*Problem requirements*. Reprint every entry, character for character.

[Collected data]
=== Section Start ===
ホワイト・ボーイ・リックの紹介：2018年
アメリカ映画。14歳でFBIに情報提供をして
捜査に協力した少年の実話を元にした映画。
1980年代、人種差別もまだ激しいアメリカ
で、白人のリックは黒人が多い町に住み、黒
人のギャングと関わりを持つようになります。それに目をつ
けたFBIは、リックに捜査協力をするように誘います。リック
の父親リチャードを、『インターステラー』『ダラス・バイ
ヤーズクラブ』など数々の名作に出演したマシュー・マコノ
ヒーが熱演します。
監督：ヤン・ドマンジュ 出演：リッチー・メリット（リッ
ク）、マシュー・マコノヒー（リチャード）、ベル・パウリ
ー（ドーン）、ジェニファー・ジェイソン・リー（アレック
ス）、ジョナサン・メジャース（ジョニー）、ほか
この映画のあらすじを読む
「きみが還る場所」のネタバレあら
=== Section End ===
*Solved exercise*.
ホワイト・ボーイ・リックの紹介：2018年
アメリカ映画。14歳でFBIに情報提供をして
捜査に協力した少年の実話を元にした映画。
1980年代、人種差別もまだ激しいアメリカ
で、白人のリックは黒人が多い町に住み、黒
人のギャングと関わりを持つようになります。それに目をつ
けたFBIは、リックに捜査協力をするように誘います。リック
の父親リチャードを、『インターステラー』『ダラス・バイ
ヤーズクラブ』など数々の名作に出演したマシュー・マコノ
ヒーが熱演します。
監督：ヤン・ドマンジュ 出演：リッチー・メリット（リッ
ク）、マシュー・マコノヒー（リチャード）、ベル・パウリ
ー（ドーン）、ジェニファー・ジェイソン・リー（アレック
ス）、ジョナサン・メジャース（ジョニー）、ほか
この映画のあらすじを読む
「きみが還る場所」のネタバレあら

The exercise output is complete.